Putin Tak Percaya Ada Pembantaian Kaum Gay di Chechnya, Mengapa? - Kompas.com

Putin Tak Percaya Ada Pembantaian Kaum Gay di Chechnya, Mengapa?

Kompas.com - 20/04/2017, 19:49 WIB
Dmitri Lovetsky / POOL / AFP Presiden Rusia, Vladimir Putin.

MOSKWA, KOMPAS.com - Presiden Rusia Vladimir Putin mengaku tak memiliki alasan untuk meragukan keyakinan pemimpin Chechnya bahwa tak ada penganiayaan terhadap kaum gay di negeri itu.

Sekalipun tersiar kabar di media Rusia bahwa penganiayan itu terjadi, seperti yang diceritakan oleh seorang pria gay yang kabur ke Moskwa.

Baca: Terancam Dibunuh, Kaum Gay Melarikan Diri dari Chechnya

Sikap Presiden Putin ini disampaikan Juru bicaranya, Dmitry Peskov kepada para wartawan di Moskwa, Kamis (20/4/2017).

Dia pun mengatakan, para penyelidik yang terjun ke lapangan tak menemukan bukti yang cukup yang merujuk kepada kebenaran cerita itu.

Sebelumnya, dalam berita yang dilansir koran the Novaya Gazeta bulan ini, diungkap, aparat kepolisian di wilayah selatan Rusia yang berpenduduk mayoritas Muslim itu, menangkap lebih dari 100 pria homoseks.

Dari jumlah itu, ada setidaknya tiga orang yang langsung dibunuh.

Putin sempat menggelar pertemuan dengan Pemimpin Chechnya Ramzan Kadyrov, yang dalam siaran televisi menyarankan Putin untuk tak percaya dengan kabar tersebut. 

Kadyrov menegaskan bahwa berita itu tak benar dan mengandung unsur provokasi.

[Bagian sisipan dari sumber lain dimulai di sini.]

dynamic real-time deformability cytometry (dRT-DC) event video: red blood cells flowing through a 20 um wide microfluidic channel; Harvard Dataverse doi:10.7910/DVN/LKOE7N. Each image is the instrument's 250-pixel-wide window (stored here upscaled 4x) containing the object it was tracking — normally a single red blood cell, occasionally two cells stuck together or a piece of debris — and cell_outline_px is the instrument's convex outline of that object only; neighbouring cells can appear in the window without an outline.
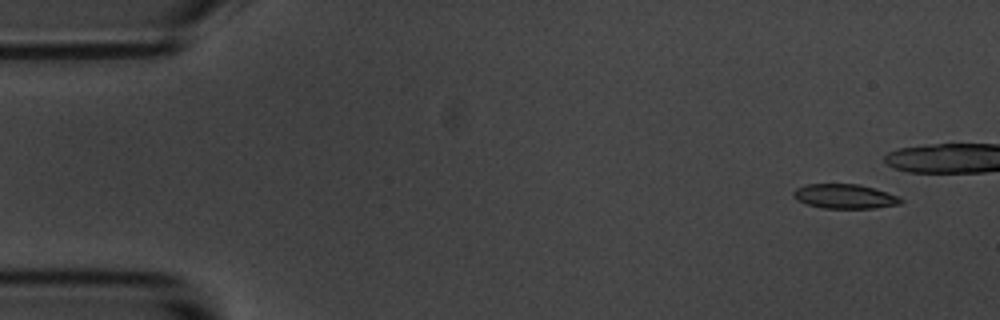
{"species": "common noctule bat (a hibernating species)", "species_latin": "Nyctalus noctula", "temperature_condition": "room temperature", "stored_images_in_passage": 6, "camera_frame_rate_fps": 3000, "um_per_image_px": 0.085, "animal": {"sex": "male", "body_mass_g": 20.1, "forearm_length_mm": 53.5}, "frame": {"image": 1, "passage_image": 1, "time_ms": 0.0, "image_size_px": [1000, 320], "cell_outline_px": [[904, 200], [900, 204], [876, 208], [824, 208], [808, 204], [796, 200], [792, 196], [792, 192], [796, 188], [808, 184], [860, 184], [900, 196]], "centroid_in_image_um": [71.81, 16.69], "position_along_channel_um": 13.2, "area_um2": 15.37}}
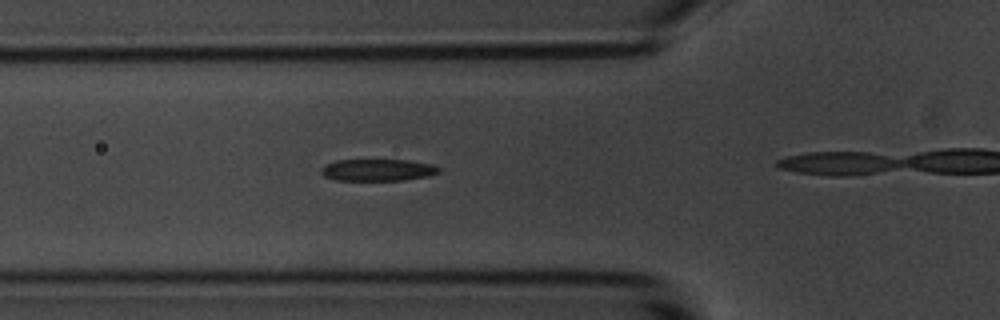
{"frame": {"image": 2, "passage_image": 5, "time_ms": 5.333, "image_size_px": [1000, 320], "cell_outline_px": [[440, 172], [428, 176], [404, 180], [336, 180], [324, 176], [320, 172], [320, 168], [324, 164], [336, 160], [408, 160], [432, 164], [440, 168]], "centroid_in_image_um": [32.08, 14.44], "position_along_channel_um": 93.7, "area_um2": 15.09}}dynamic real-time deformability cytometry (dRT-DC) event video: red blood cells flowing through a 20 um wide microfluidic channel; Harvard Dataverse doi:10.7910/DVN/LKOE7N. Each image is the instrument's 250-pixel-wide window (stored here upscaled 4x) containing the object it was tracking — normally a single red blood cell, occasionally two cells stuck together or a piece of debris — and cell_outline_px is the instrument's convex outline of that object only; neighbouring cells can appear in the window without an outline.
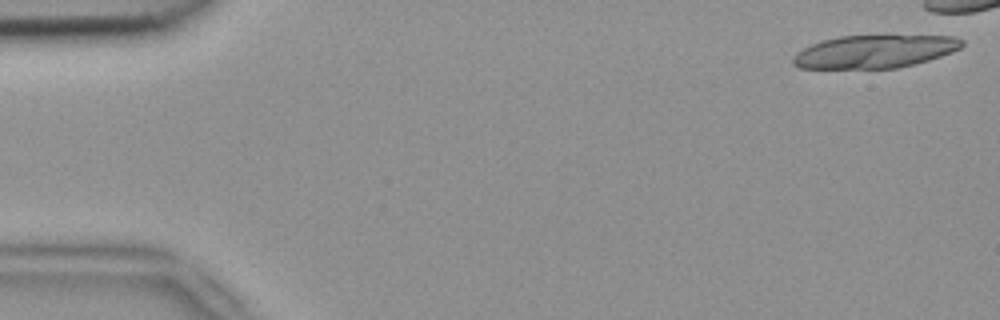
{"species": "common noctule bat (a hibernating species)", "species_latin": "Nyctalus noctula", "temperature_condition": "room temperature", "stored_images_in_passage": 4, "camera_frame_rate_fps": 3000, "um_per_image_px": 0.085, "animal": {"sex": "female", "body_mass_g": 18.4}, "frame": {"image": 1, "passage_image": 4, "time_ms": 1.0, "image_size_px": [1000, 320], "cell_outline_px": [[964, 44], [960, 48], [952, 52], [916, 64], [896, 68], [800, 68], [792, 64], [792, 56], [796, 52], [812, 44], [824, 40], [840, 36], [956, 36], [964, 40]], "centroid_in_image_um": [74.34, 4.38], "position_along_channel_um": 10.7, "area_um2": 32.31}}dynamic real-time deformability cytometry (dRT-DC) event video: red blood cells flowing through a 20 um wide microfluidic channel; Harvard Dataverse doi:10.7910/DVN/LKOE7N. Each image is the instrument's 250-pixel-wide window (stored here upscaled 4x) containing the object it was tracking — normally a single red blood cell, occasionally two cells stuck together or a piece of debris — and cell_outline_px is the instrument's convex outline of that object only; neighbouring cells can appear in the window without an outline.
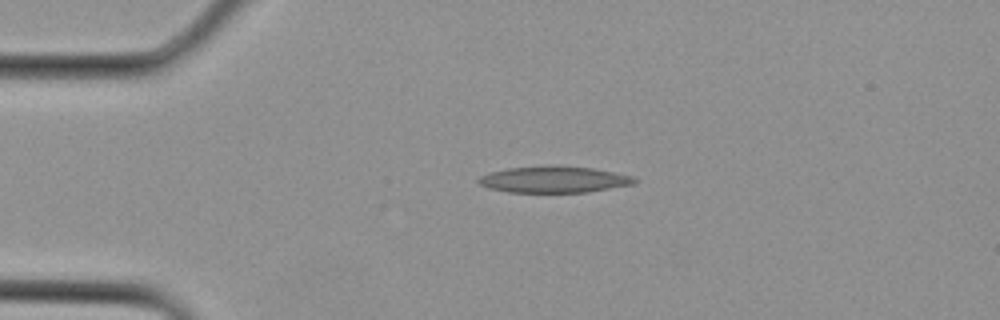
{"species": "Egyptian fruit bat (a non-hibernating species)", "species_latin": "Rousettus aegyptiacus", "temperature_condition": "cold", "stored_images_in_passage": 11, "camera_frame_rate_fps": 3000, "um_per_image_px": 0.085, "animal": {"sex": "female"}, "frame": {"image": 1, "passage_image": 1, "time_ms": 0.0, "image_size_px": [1000, 320], "cell_outline_px": [[636, 184], [588, 192], [508, 192], [488, 188], [480, 184], [476, 180], [480, 176], [492, 172], [508, 168], [548, 164], [552, 164], [592, 168], [632, 176], [636, 180]], "centroid_in_image_um": [47.07, 15.24], "position_along_channel_um": 37.9, "area_um2": 24.22}}
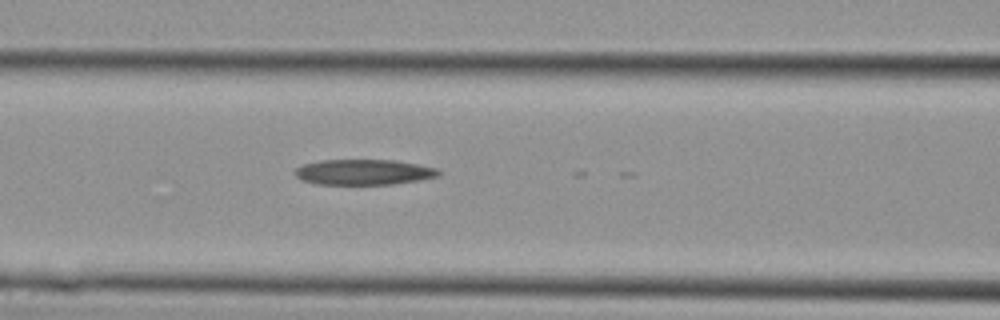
{"frame": {"image": 2, "passage_image": 7, "time_ms": 2.0, "image_size_px": [1000, 320], "cell_outline_px": [[440, 176], [420, 180], [392, 184], [316, 184], [300, 180], [296, 176], [296, 168], [304, 164], [320, 160], [396, 160], [436, 168], [440, 172]], "centroid_in_image_um": [30.91, 14.63], "position_along_channel_um": 135.7, "area_um2": 21.27}}
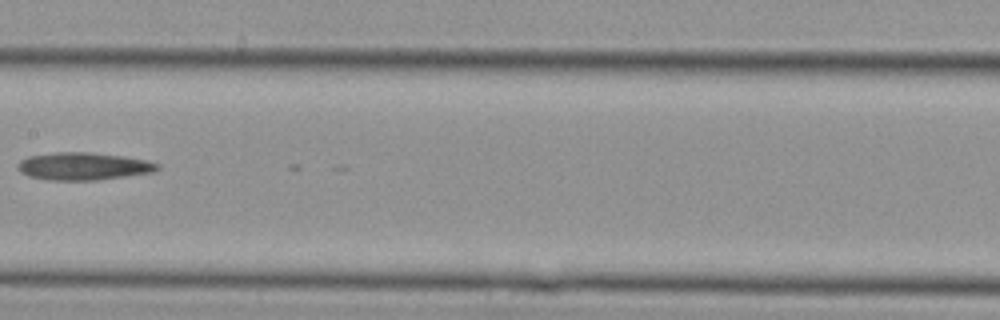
{"frame": {"image": 3, "passage_image": 10, "time_ms": 3.0, "image_size_px": [1000, 320], "cell_outline_px": [[160, 168], [152, 172], [96, 180], [44, 180], [28, 176], [20, 172], [16, 168], [16, 164], [20, 160], [28, 156], [56, 152], [88, 152], [124, 156], [148, 160], [160, 164]], "centroid_in_image_um": [7.04, 14.13], "position_along_channel_um": 200.4, "area_um2": 22.6}}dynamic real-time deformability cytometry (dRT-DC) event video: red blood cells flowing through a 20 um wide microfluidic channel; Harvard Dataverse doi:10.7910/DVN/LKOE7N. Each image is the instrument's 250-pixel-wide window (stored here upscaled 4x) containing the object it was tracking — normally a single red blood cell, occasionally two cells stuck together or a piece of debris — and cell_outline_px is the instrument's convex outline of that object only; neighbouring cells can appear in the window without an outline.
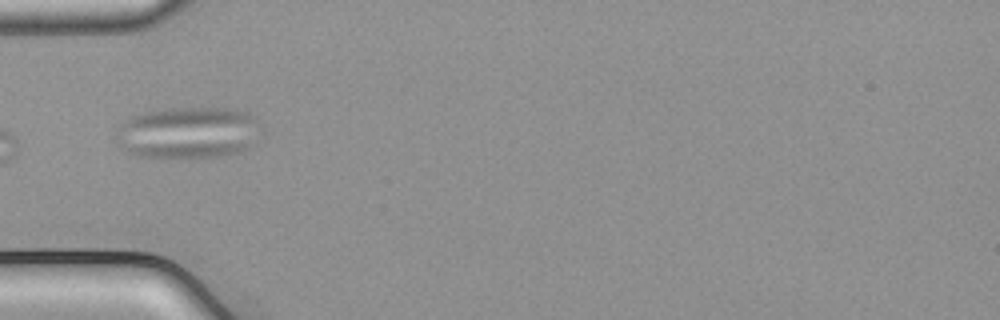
{"species": "common noctule bat (a hibernating species)", "species_latin": "Nyctalus noctula", "temperature_condition": "cold", "stored_images_in_passage": 32, "camera_frame_rate_fps": 3000, "um_per_image_px": 0.085, "animal": {"sex": "male", "body_mass_g": 21.5, "forearm_length_mm": 52.0}, "frame": {"image": 1, "passage_image": 1, "time_ms": 0.0, "image_size_px": [1000, 320], "cell_outline_px": [[252, 124], [248, 148], [240, 152], [220, 156], [136, 156], [128, 152], [116, 140], [116, 136], [120, 124], [124, 120], [132, 116], [144, 112], [168, 108], [224, 108], [248, 112], [252, 120]], "centroid_in_image_um": [15.82, 11.26], "position_along_channel_um": 69.2, "area_um2": 41.91}}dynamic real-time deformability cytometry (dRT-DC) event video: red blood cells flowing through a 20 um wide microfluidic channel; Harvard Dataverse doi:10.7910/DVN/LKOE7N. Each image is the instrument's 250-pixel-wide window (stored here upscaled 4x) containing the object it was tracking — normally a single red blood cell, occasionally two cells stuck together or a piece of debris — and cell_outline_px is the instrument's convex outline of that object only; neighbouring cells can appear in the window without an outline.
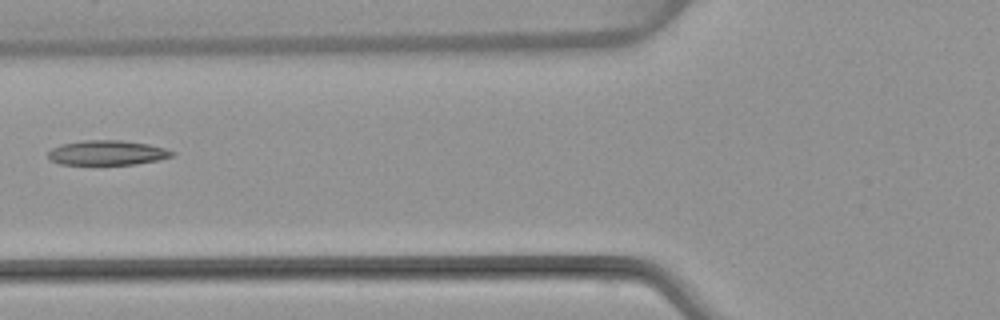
{"species": "common noctule bat (a hibernating species)", "species_latin": "Nyctalus noctula", "temperature_condition": "warm", "stored_images_in_passage": 7, "camera_frame_rate_fps": 3000, "um_per_image_px": 0.085, "animal": {"sex": "female", "body_mass_g": 22.7, "forearm_length_mm": 54.2}, "frame": {"image": 1, "passage_image": 6, "time_ms": 6.333, "image_size_px": [1000, 320], "cell_outline_px": [[176, 152], [172, 156], [156, 160], [136, 164], [60, 164], [48, 160], [48, 152], [52, 148], [60, 144], [84, 140], [120, 140], [148, 144], [164, 148]], "centroid_in_image_um": [9.07, 12.98], "position_along_channel_um": 116.7, "area_um2": 17.8}}
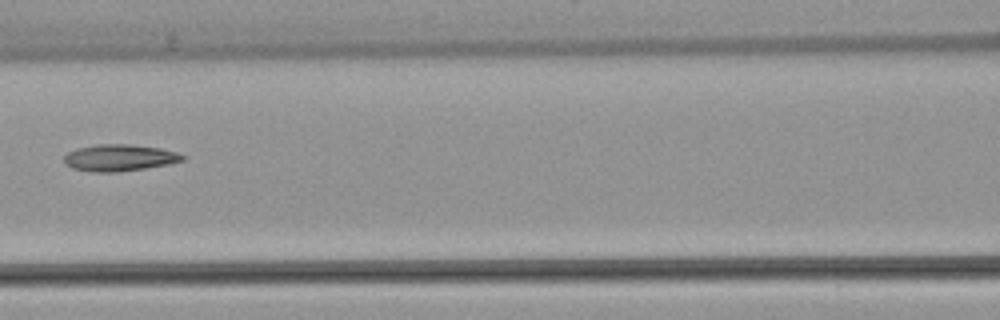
{"frame": {"image": 2, "passage_image": 7, "time_ms": 7.333, "image_size_px": [1000, 320], "cell_outline_px": [[188, 156], [184, 160], [168, 164], [144, 168], [116, 172], [92, 172], [72, 168], [64, 160], [64, 156], [68, 152], [80, 148], [96, 144], [128, 144], [160, 148], [176, 152]], "centroid_in_image_um": [10.18, 13.4], "position_along_channel_um": 156.4, "area_um2": 18.26}}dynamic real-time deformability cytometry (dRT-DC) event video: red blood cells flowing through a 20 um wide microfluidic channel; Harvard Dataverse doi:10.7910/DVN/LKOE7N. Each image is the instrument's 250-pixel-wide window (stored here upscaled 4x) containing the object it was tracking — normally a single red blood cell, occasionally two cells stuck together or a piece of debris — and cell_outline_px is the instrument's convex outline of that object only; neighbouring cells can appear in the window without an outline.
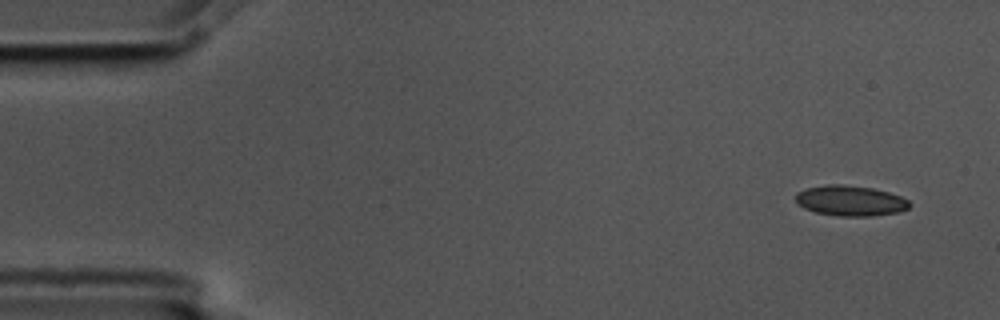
{"species": "common noctule bat (a hibernating species)", "species_latin": "Nyctalus noctula", "temperature_condition": "cold", "stored_images_in_passage": 9, "camera_frame_rate_fps": 3000, "um_per_image_px": 0.085, "animal": {"sex": "male", "body_mass_g": 17.5, "forearm_length_mm": 52.3}, "frame": {"image": 1, "passage_image": 1, "time_ms": 0.0, "image_size_px": [1000, 320], "cell_outline_px": [[912, 204], [908, 208], [900, 212], [872, 216], [836, 216], [816, 212], [804, 208], [796, 200], [796, 192], [808, 188], [828, 184], [840, 184], [872, 188], [888, 192], [900, 196], [908, 200]], "centroid_in_image_um": [72.31, 17.07], "position_along_channel_um": 12.7, "area_um2": 20.11}}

Kendati demikian, laporan tersebut ditindaklanjuti dengan serius oleh lembaga Komisi Tinggi HAM PBB dan lembaga-lembaga internasional terkemuka lain.

Semuanya mendesak Pemerintah Rusia untuk segera menggelar investigasi atas laporan itu. 

Sementara itu dari hasil pertemuan di Kremlin pada Rabu kemarin, Peskov mengatakan, bahwa Kadyrov menyampaikan kepada Putin laporan itu adalah fitnah dan membuat marah banyak warga Chechnya. 

Kendati demikian, Kadyrov menegaskan bahwa wartawan yang bertugas dalam liputan tersebut tak perlu mengkhawatirkan keselamatan dirinya.

Sebelumnya, pihak Novaya Gazeta mengaku kuatir dengan nasib jurnalisnya setelah mereka menerima serangkaian ancaman saat menggelar pertemyan dengan tokoh dan pemimpin komunitas Muslim di sana.

"Kadyrov memberikan konfirmasi bahwa segala hal akan diselesaikan dalam bingkai hukum, dan tentu disetujui pula oleh Presiden," ungkap Peskov.

Kekhawatiran pihak Novaya Gazeta bukan tanpa alasan.

Anna Politkovskaya, reporter Novaya Gazeta yang membangun reputasi internasional dengan laporannya tentang kekerasan dan penganiayaan di Chechnya, ditembak mati di Moskwa tahun 2006 silam.